With the same delicacy, on the initiative of the French administration, he photographed the Parisian suburbs in the 1980s - the very banlieues where his own personal and professional path had begun: “Faut que j'aille voir avant que tout ça ne disparaisse,” he said. “I have to go and see before it all disappears”...
Finally, with the same sensitivity that defined his entire oeuvre, Doisneau captured what would become his most iconic photograph: Le Baiser de l’Hôtel de Ville (The Kiss). A fleeting moment of undeniable happiness, the image centres on two young lovers, their embrace sharp and luminous, while everything around them dissolves in a soft and elusive blur ... Doisneau asked two actors, Jacques Carteaud and Françoise Bornet – lovers in real life - to kiss before his lens, not for spectacle, but to evoke the luminous truth of a genuine feeling .As Life magazine, which published the photo, famously wrote: “In Paris, young lovers kiss wherever they want to, and nobody seems to care.”

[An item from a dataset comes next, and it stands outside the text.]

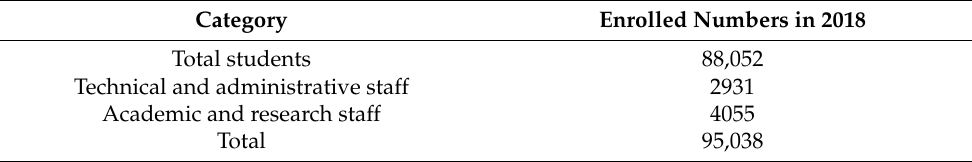
Table 13. Employees and students enrolled at the University of Bologna in 2018.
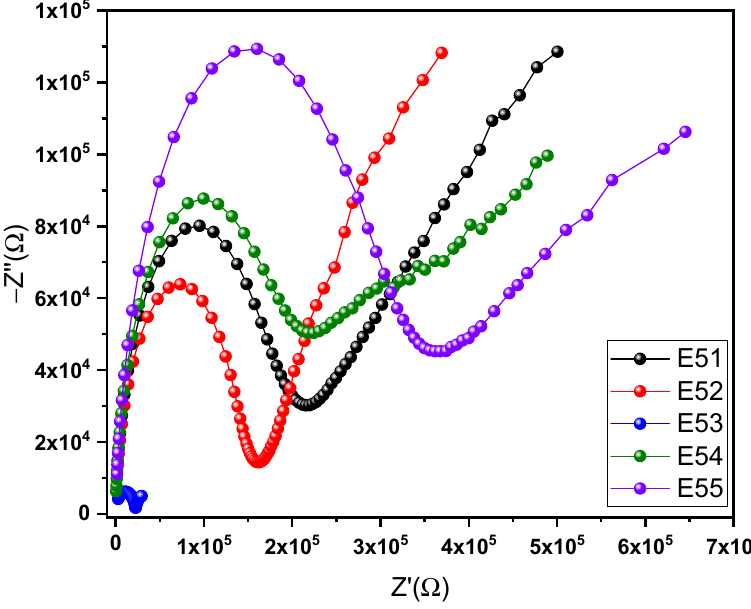
Figure 6. Obtained Nyquist plots for the nano-ZnO-incorporated coatings after 7 days of exposure. Electrochemical impedance spectroscopy of the coated steel specimens obtained dur- ing exposure to the aerated 3.5 wt.% NaCl aqueous solution was performed for the se- lected exposure times of 1 h and 7 days. The Nyquist plots showed two time constant semicircles for all the coatings containing nanoparticles after exposure of 1 h except the E52 sample, where a single semicircle was obtained. The semicircle is an indication of a compact coating. After the exposure of 7 days in the chloride solution, a second time con- stant was obtained, which was detected as a second semicircle in the Nyquist plots of all the coating samples. This means that the corrosive electrolyte penetrated into the coating interface in a very short immersion time [39]. In order to obtain the correct information regarding the coating performance when exposed to the electrolyte solution, the obtained Nyquist data were fit using the electrochemical model shown in Figure 7, where R is the solution resistance, R P1 is the coating resistance (assuming coatings contain pores), Q 1 is a constant phase element, R P2 is the charge transfer resistance, Q 2 is a second constant phase element. The values obtained for these parameters are reported in Table 5. The R P1 corre- sponds to the resistance between the epoxy coating surface and the electrolyte solution, which was assumed to be of a porous nature. In the following circuit, both R P1 and R P2 are connected in series; hence, the polarization resistance is equivalent to the sum of both resistances [40–42]. Figure 7. Equivalent circuit model used to fit the EIS data.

With as much affection as these two lovers, Doisneau observed the world around him - attentively, patiently - capturing its truth in its countless expressions: in its misery and nobility, in its fragility and strength, but, above all, in its most seemingly banal and everyday aspects, those that at a glance would seem unworthy of photographic representation or attention. And yet, would we be able, in the rush of our daily commute, on in the idleness of our afternoon strolls, to recognise the beauty hidden behind the veil of habit? Could we learn to look at the world as if we were the lens of Doisneau’s camera: attuned to beauty, alive to wonder, and open to the poetry of the everyday?